How do you solve and check for extraneous solutions in #3sqrt(x^2+9)=3#?

1 Answer
Aug 10, 2015

Answer:

This equation doesn't have real solutions.

Explanation:

I would first rearrange it as:

#sqrt(x^2+9)=3/3#
#sqrt(x^2+9)=1#
square both sides:
#x^2+9=1#
#x^2=-9+1#
#x^2=-8#

At this point you have a problem: there is no real number that can satisfy this equation: no real number squared can give you a negative value!
On the other hand you could use a different type of number although I am not sure you know it.
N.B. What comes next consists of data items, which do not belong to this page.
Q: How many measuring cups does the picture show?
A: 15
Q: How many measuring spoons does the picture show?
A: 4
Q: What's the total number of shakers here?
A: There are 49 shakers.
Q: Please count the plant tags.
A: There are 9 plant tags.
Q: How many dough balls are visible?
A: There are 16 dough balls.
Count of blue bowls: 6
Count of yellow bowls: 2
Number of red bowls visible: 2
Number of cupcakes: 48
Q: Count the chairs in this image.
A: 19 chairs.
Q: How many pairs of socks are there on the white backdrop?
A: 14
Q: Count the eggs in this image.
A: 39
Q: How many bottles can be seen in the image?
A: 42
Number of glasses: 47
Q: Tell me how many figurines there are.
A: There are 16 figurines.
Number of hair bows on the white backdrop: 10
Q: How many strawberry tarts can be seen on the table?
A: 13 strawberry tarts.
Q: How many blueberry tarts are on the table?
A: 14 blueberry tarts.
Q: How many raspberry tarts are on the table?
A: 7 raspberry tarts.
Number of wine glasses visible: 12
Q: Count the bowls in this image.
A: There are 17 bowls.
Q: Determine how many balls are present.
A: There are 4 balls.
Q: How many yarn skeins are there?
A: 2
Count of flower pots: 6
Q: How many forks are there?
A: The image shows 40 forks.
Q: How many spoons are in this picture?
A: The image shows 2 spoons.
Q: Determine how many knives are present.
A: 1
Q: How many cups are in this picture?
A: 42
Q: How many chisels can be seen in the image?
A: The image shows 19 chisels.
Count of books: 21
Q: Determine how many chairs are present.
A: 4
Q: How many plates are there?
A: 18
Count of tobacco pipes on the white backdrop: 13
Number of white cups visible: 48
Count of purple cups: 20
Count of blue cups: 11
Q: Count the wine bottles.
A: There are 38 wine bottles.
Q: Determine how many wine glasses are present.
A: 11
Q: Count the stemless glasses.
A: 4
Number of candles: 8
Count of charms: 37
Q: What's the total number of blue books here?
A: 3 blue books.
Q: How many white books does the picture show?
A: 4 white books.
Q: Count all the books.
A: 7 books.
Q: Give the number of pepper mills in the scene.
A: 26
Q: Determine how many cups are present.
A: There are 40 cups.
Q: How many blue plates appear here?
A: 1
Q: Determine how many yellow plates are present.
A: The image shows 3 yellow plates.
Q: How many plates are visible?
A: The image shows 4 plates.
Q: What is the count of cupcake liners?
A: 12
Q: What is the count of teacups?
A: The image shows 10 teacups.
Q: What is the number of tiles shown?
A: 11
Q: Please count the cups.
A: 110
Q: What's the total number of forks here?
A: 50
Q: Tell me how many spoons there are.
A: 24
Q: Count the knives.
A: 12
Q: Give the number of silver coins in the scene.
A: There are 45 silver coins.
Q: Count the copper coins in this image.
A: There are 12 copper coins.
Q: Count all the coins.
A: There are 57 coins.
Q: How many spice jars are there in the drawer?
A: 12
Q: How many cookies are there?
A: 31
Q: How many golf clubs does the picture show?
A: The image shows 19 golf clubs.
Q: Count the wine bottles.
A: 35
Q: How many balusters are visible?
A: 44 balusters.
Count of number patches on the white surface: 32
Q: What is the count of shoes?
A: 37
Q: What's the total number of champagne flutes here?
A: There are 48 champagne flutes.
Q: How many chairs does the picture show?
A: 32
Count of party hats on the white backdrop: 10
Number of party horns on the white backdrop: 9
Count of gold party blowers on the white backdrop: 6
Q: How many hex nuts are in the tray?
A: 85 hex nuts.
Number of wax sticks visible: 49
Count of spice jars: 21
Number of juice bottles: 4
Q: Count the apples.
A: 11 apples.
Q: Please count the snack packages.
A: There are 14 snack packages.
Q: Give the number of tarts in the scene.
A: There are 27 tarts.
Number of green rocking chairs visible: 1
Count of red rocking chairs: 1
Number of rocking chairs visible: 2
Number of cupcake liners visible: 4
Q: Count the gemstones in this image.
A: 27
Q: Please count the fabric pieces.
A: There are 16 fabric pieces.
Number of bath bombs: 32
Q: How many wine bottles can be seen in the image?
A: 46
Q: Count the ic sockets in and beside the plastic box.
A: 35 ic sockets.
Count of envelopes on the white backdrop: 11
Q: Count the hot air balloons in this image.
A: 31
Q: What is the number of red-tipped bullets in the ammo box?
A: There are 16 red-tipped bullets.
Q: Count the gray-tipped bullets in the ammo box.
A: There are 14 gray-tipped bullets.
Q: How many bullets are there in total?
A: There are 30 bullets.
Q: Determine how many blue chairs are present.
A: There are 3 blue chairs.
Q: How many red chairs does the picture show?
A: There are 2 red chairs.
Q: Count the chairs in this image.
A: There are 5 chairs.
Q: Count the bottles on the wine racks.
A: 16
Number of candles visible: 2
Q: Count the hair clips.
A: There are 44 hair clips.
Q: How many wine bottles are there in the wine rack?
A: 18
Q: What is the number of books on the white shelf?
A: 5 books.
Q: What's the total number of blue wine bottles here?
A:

You can square root both sides and write your equation as:
#x=+-sqrt(-8)#
#x=+-sqrt(-1*8)=sqrt(8)*sqrt(-1)=#
You can set #sqrt(-1)=i# which is your "new" number called Imaginary Unit!!!
So the solutions for your original equation will be:
#x_1=+sqrt(8)color(red)(i)=+2sqrt(2)color(red)(i)#
#x_2=-sqrt(8)color(red)(i)=-2sqrt(2)color(red)(i)#

Now you can substitute back these two solutions into your original equation and they work (considering that #(sqrt(-1))^2=-1#)!